Offensive Language Identification Dataset (OLID) is a large-scale annotated corpus of 14,100 English tweets (13,240 training, 860 test) for offensive language detection and characterization. The dataset uses a three-level hierarchical annotation schema:

Level A (Offensive Language Detection): Binary classification of tweets as NOT (non-offensive) or OFF (offensive, including profanity, insults, threats).

Level B (Categorization of Offensive Language): Classification of offensive posts as TIN (Targeted Insult/threat directed at individual or group) or UNT (Untargeted profanity and swearing).
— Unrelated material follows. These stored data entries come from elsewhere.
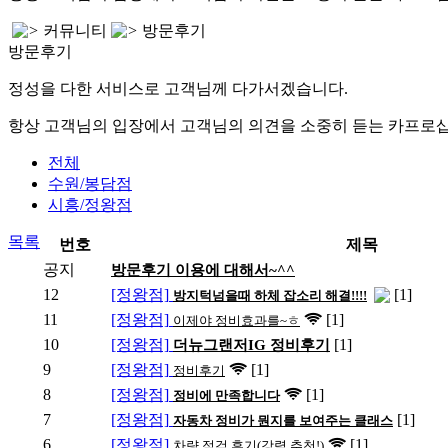
커뮤니티
방문후기
방문후기
정성을 다한 서비스로 고객님께 다가서겠습니다.
항상 고객님의 입장에서 고객님의 의견을 소중히 듣는 카프로
전체
수원/봉담점
시흥/정왕점
목록
번호
제목
공지
방문후기 이용에 대해서~^^
12
[정왕점]
[1]
방지턱넘을때 하체 잡소리 해결!!!!
11
[정왕점]
[1]
이제야 정비효과를~ㅎ
10
[정왕점]
[1]
더뉴그랜저IG 정비후기
9
[정왕점]
[1]
정비후기
8
[정왕점]
[1]
정비에 만족합니다
7
[정왕점]
[1]
자동차 정비가 뭔지를 보여주는 클래스
6
[정왕점]
[1]
차량 점검 후기(강력 추천!)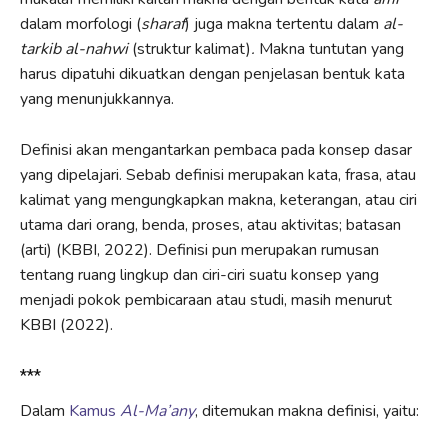
dalam morfologi (
sharaf
) juga makna tertentu dalam
al-
tarkib al-nahwi
(struktur kalimat)
.
Makna tuntutan yang
harus dipatuhi dikuatkan dengan penjelasan bentuk kata
yang menunjukkannya.
Definisi akan mengantarkan pembaca pada konsep dasar
yang dipelajari. Sebab definisi merupakan kata, frasa, atau
kalimat yang mengungkapkan makna, keterangan, atau ciri
utama dari orang, benda, proses, atau aktivitas; batasan
(arti) (KBBI, 2022). Definisi pun merupakan rumusan
tentang ruang lingkup dan ciri-ciri suatu konsep yang
menjadi pokok pembicaraan atau studi, masih menurut
KBBI (2022).
***
Dalam
Kamus
Al-Ma’any
, ditemukan makna definisi, yaitu: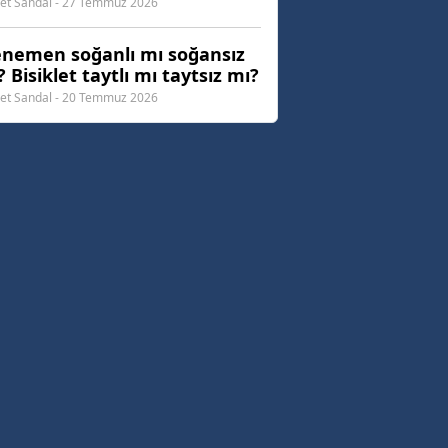
t Sandal - 27 Temmuz 2026
nemen soğanlı mı soğansız
 Bisiklet taytlı mı taytsız mı?
t Sandal - 20 Temmuz 2026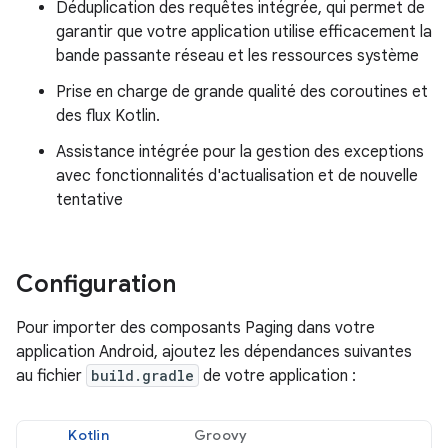
Déduplication des requêtes intégrée, qui permet de
garantir que votre application utilise efficacement la
bande passante réseau et les ressources système
Prise en charge de grande qualité des coroutines et
des flux Kotlin.
Assistance intégrée pour la gestion des exceptions
avec fonctionnalités d'actualisation et de nouvelle
tentative
Configuration
Pour importer des composants Paging dans votre
application Android, ajoutez les dépendances suivantes
au fichier
build.gradle
de votre application :
Kotlin
Groovy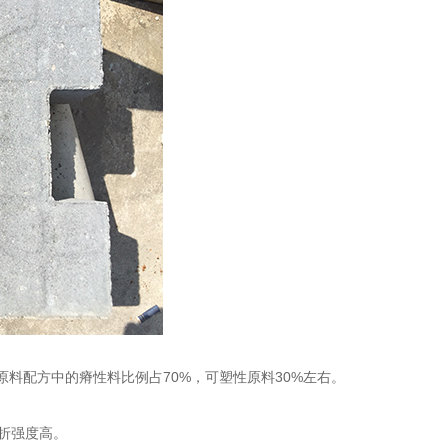
原料配方中的瘠性料比例占
70%
，可塑性原料
30%
左右。
。
折强度高。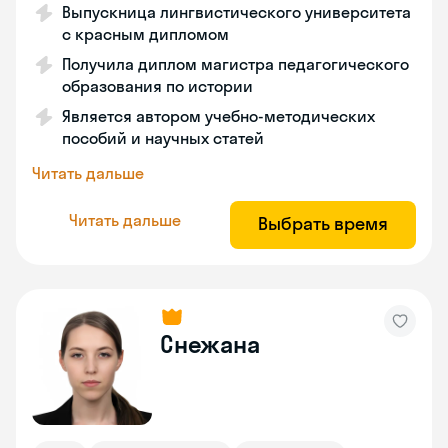
Выпускница лингвистического университета
с красным дипломом
Получила диплом магистра педагогического
образования по истории
Является автором учебно-методических
пособий и научных статей
Читать дальше
Читать дальше
Выбрать время
Снежана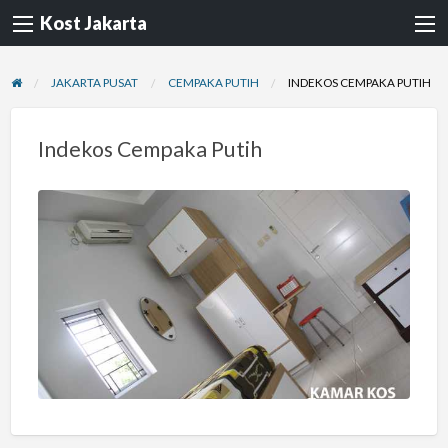
Kost Jakarta
JAKARTA PUSAT
CEMPAKA PUTIH
INDEKOS CEMPAKA PUTIH
Indekos Cempaka Putih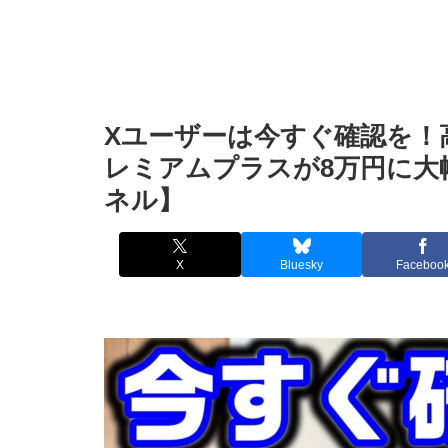
Xユーザーは今すぐ確認を！
レミアムプラスが8万円に大
ネル】
X
Bluesky
Faceboo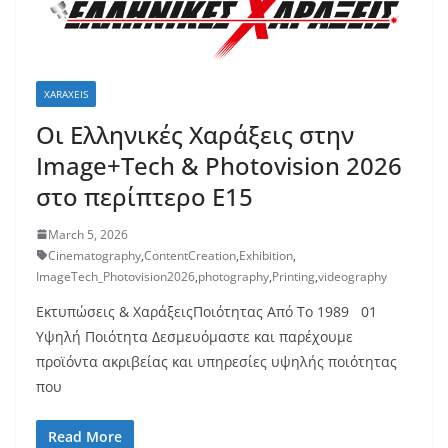
XARAXEIS
Οι Ελληνικές Χαράξεις στην
Image+Tech & Photovision 2026
στο περίπτερο E15
March 5, 2026
Cinematography
,
ContentCreation
,
Exhibition
,
ImageTech_Photovision2026
,
photography
,
Printing
,
videography
Εκτυπώσεις & ΧαράξειςΠοιότητας Από Το 1989 01
Υψηλή Ποιότητα Δεσμευόμαστε και παρέχουμε
προϊόντα ακριβείας και υπηρεσίες υψηλής ποιότητας
που
Read More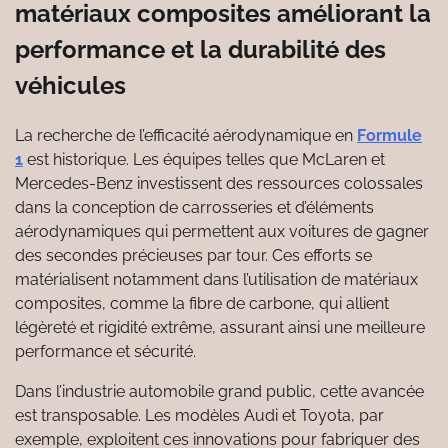
matériaux composites améliorant la
performance et la durabilité des
véhicules
La recherche de l’efficacité aérodynamique en
Formule
1
est historique. Les équipes telles que McLaren et
Mercedes-Benz investissent des ressources colossales
dans la conception de carrosseries et d’éléments
aérodynamiques qui permettent aux voitures de gagner
des secondes précieuses par tour. Ces efforts se
matérialisent notamment dans l’utilisation de matériaux
composites, comme la fibre de carbone, qui allient
légèreté et rigidité extrême, assurant ainsi une meilleure
performance et sécurité.
Dans l’industrie automobile grand public, cette avancée
est transposable. Les modèles Audi et Toyota, par
exemple, exploitent ces innovations pour fabriquer des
Level C (Offensive Language Target Identification): Classification of targeted insults as: - IND (Individual — corresponds to cyberbullying) - GRP (Group — corresponds to hate speech) - OTH (Other — organization, situation, event, issue)

Collection

Tweets were collected using Twitter API with keywords designed to capture offensive content. Keywords were selected through trial annotation to maintain approximately 30% offensive content distribution. The full dataset balances political keywords (50%) and non-political keywords (50%) evenly.

Annotation Quality

Crowdsourced annotation via Figure Eight platform with quality control measures: - Only experienced annotators used - Test questions to filter low-quality annotators - Multiple annotators per instance - Majority voting for disagreements - Inter-annotator agreement: Fleiss' κ = 0.83 for Level A

Approximately 60% of tweets received agreement on first two annotations; remaining instances received third annotation.

Label Distribution

Level Class Training Test Total
A NOT 8,840 620 9,460
A OFF 4,400 240 4,640
B (OFF only) TIN 3,876 213 4,089
B (OFF only) UNT 524 27 551
C (TIN only) IND 2,407 100 2,507
C (TIN only) GRP 1,074 78 1,152
C (TIN only) OTH 395 35 430

Note: Significant class imbalance in Levels B and C; OTH class particularly sparse.

Baseline Performance

Experiments with SVM (on unigrams), BiLSTM, and CNN models:

  • Level A (OFF/NOT): CNN best with macro-F1 0.80
  • Level B (TIN/UNT): CNN best with macro-F1 0.69
  • Level C (IND/GRP/OTH): CNN and BiLSTM tied at macro-F1 0.47; OTH class unlearnable (F1=0.00)

Usage in the Wiki

Papers using OLID: - Predicting the Type and Target of Offensive Posts in Social Media — original paper introducing OLID

Notes

OLID became the official dataset for SemEval 2019 Task 6 (OffensEval). The hierarchical annotation scheme has since been applied to additional languages (Hindi, Arabic, etc.). The dataset's three-level structure unifies previously fragmented work on hate speech detection, cyberbullying identification, and general offensive language detection.